◆ Passage provided:
*-*-*
The historic Cabarrus County Courthouse in Concord, North Carolina was completed in 1876, replacing one that was destroyed by fire just the previous year. It was designed by architect G.S.H. Appleget. It includes Second Empire, Italianate, Classical Revival, and other architecture. It was listed on the National Register of Historic Places in 1974. In 1975, a new courthouse was built; the historic courthouse is now the home of the Cabarrus County Veterans Museum and the Cabarrus Arts Council. The Historic Cabarrus Association Visitor Center is also located in the historic courthouse. It is located in the South Union Street Courthouse and Commercial Historic District.

Cabarrus County has constructed four courthouses since the creation of the county in 1792. The records show that the first court held for the county of Cabarrus was at the house of Robert Russell located on the Salisbury Road on the third Monday of January, 1793. In 1795 commissioners were named to build the first courthouse; it was very small, only thirty feet square, poorly lit and ventilated and inadequately heated. It was built at the center of the square which was the intersection of Union and Corban Streets; this structure was used for thirty years until a new courthouse was constructed in 1826.

==Civil War monument==
A Confederate soldiers monument was dedicated May 5, 1892, by the Ladies' Memorial Association of Concord. Constructed of marble the eight sections weigh twenty-five thousand pounds with a sphere on top. The monument was placed in front of the courthouse where it remains.
*-*-*
◆ Provided records:
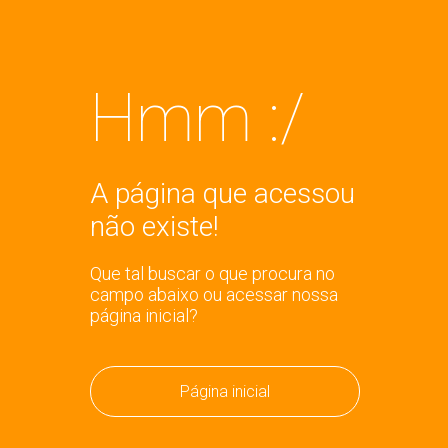
Hmm :/
A página que acessou
não existe!
Que tal buscar o que procura no
campo abaixo ou acessar nossa
página inicial?
Página inicial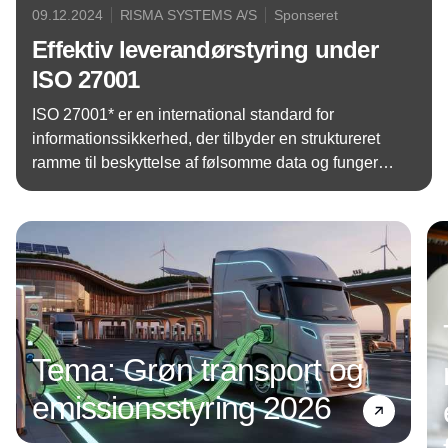
09.12.2024
RISMA SYSTEMS A/S
Sponseret
Effektiv leverandørstyring under
ISO 27001
ISO 27001* er en international standard for
informationssikkerhed, der tilbyder en struktureret
ramme til beskyttelse af følsomme data og fungerer
som et kvalitetsstempel overfor kunder og partnere.
Annonce
Tema: Grøn transport og
emissionsstyring 2026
*-*-*
Return the section of the Cabarrus County Courthouse text above, from "The historic Cabarrus County" up to and including "Commercial Historic District.", copied word for word.

◆ Your solution:
The historic Cabarrus County Courthouse in Concord, North Carolina was completed in 1876, replacing one that was destroyed by fire just the previous year. It was designed by architect G.S.H. Appleget. It includes Second Empire, Italianate, Classical Revival, and other architecture. It was listed on the National Register of Historic Places in 1974. In 1975, a new courthouse was built; the historic courthouse is now the home of the Cabarrus County Veterans Museum and the Cabarrus Arts Council. The Historic Cabarrus Association Visitor Center is also located in the historic courthouse. It is located in the South Union Street Courthouse and Commercial Historic District.